How to save on #tax, despite the increase

During his Budget speech Finance Minister Pravin Gordhan announced a 5% increase in dividends tax from 15% to 20%; this may be disappointing for people looking to dividends for some earnings.

Pieter du Toit, CEO of FNB Investments, says, "There was also good news in that the annual limit on Tax Free Savings Account (TFSA) was increased from R30 000 to R33 000. Tax free savings accounts are tax efficient savings vehicles that are exempt from taxes including dividends tax, tax on interest and capital gains tax. The move by Minister Gordhan shows that government continues to encourage long term investing. If one were to invest R30 000 now before 1 March and then top that up with R33 000 later in the week (in the new financial year) you could save yourself quite a lot of tax."

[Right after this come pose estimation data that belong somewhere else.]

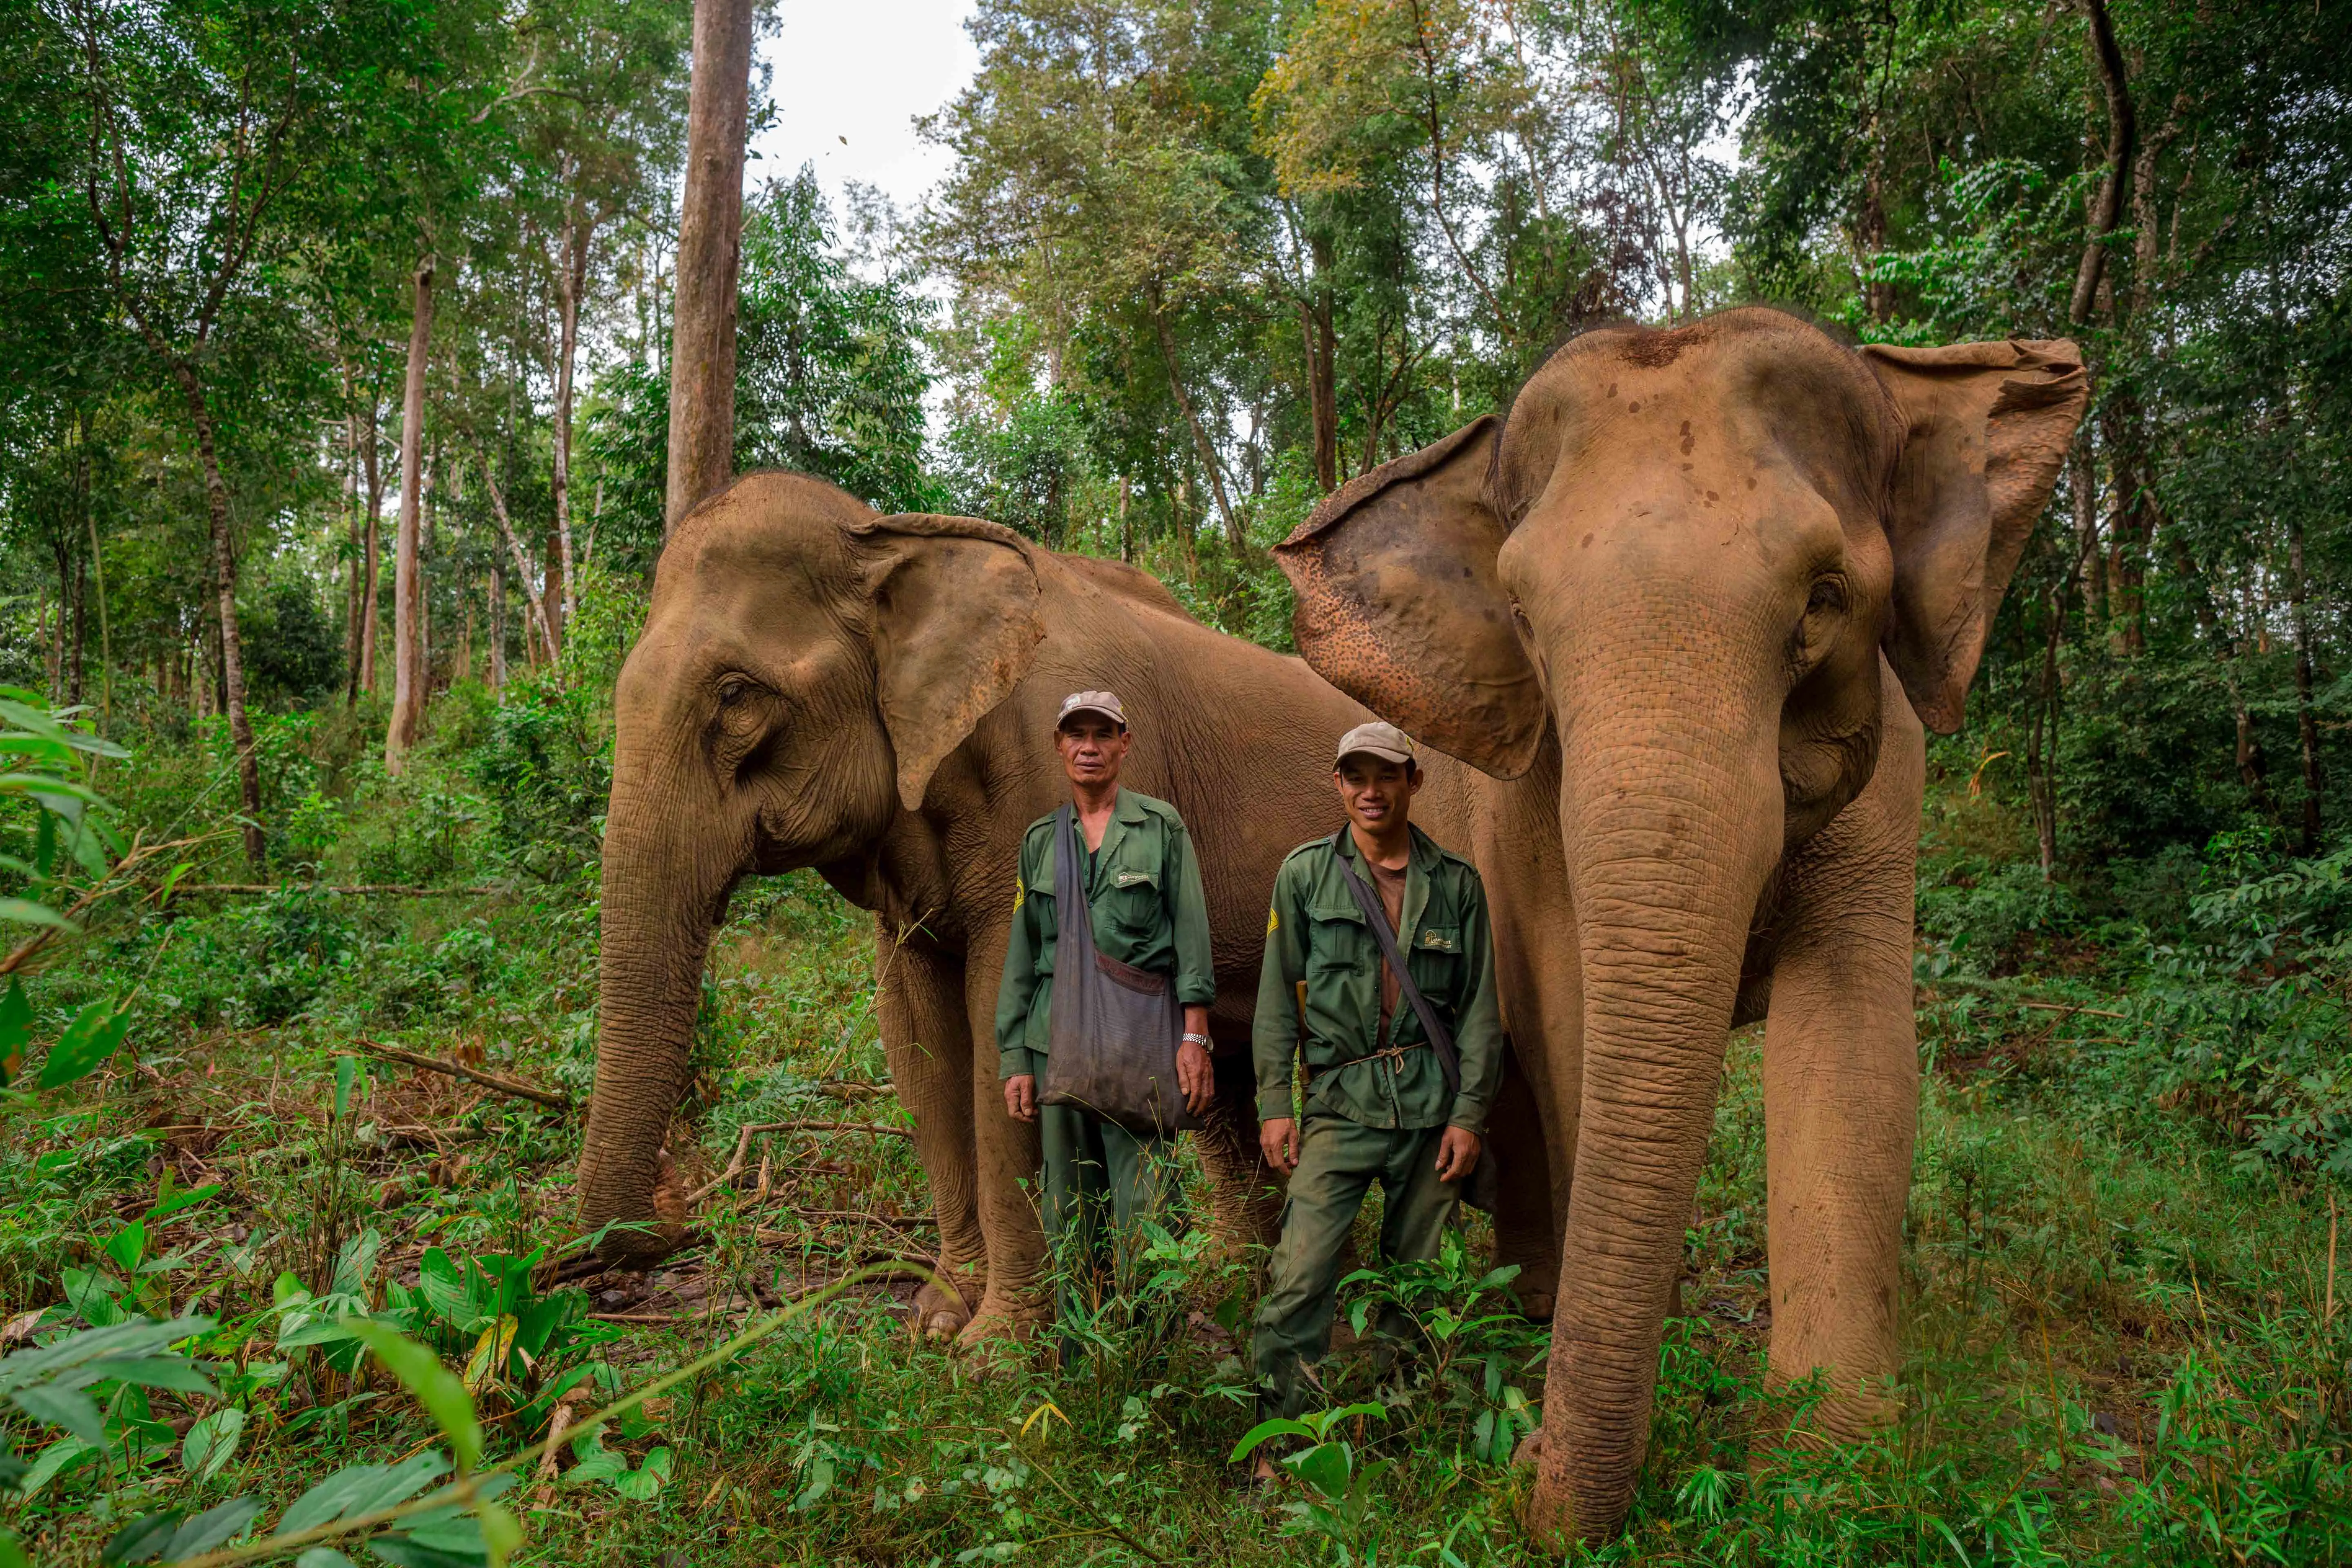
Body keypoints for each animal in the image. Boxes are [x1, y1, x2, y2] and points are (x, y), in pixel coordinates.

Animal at [575, 469, 1519, 1342]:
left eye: (736, 696)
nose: (668, 1201)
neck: (892, 537)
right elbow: (918, 1045)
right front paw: (938, 1319)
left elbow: (1006, 1030)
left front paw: (999, 1355)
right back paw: (1232, 1285)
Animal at [1273, 308, 2088, 1541]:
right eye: (1524, 617)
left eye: (1822, 598)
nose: (1523, 1464)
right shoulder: (1522, 805)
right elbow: (1567, 1024)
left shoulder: (1892, 773)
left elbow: (1852, 1048)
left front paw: (1825, 1465)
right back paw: (1530, 1309)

"Tax Free Savings accounts are the first savings option that people should consider for some tax relief and FNB has a full range of TFSA products ranging from cash to unit trusts and shares."

It's not easy to predict whether Tax Free Saving limits will increase year on year, therefore it's better to take advantage of the tax savings opportunities while they are available. The tax savings, encompassed in the benefit of exemption from taxes like dividends tax, capital gains tax etc. give a huge boost to an investment over time.

The take up of TFSA accounts is still lower than anticipated, with some people saying that the limits are not big enough, while others feel that they can't afford to invest.

"The key to investing is to invest early, stay invested and in time you will reap the rewards, regardless of how much you invest per month. You can start with a small debit order and work to building it up to the current R2 750 maximum per month over time or if you have the funds available do an annual lump sum investment," adds du Toit.